## [About this exercise]
The answer should consist of each line below that contains the word "treatment".

Supplied data section start

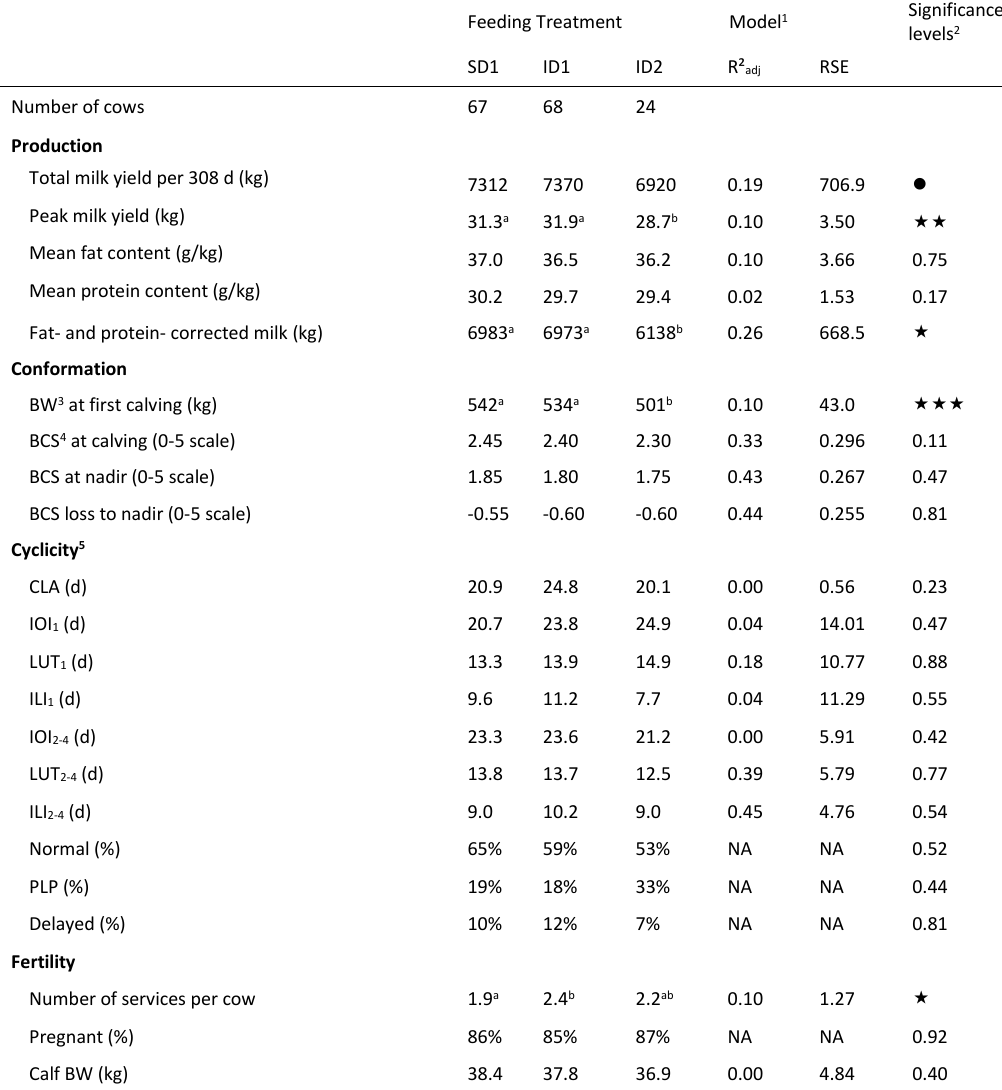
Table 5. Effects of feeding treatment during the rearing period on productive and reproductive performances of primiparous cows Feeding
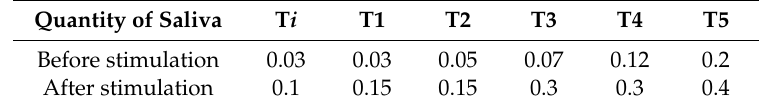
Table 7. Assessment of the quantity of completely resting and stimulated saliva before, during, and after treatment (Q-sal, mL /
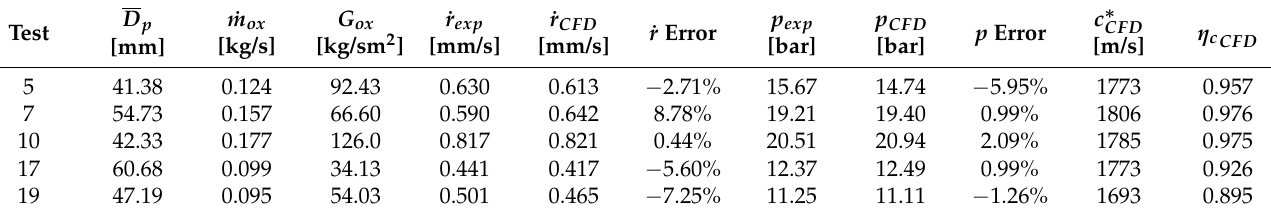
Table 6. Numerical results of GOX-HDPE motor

Supplied data section end

## [Expected output]
Table 5. Effects of feeding treatment during the rearing period on productive and reproductive performances of primiparous cows Feeding
Table 7. Assessment of the quantity of completely resting and stimulated saliva before, during, and after treatment (Q-sal, mL /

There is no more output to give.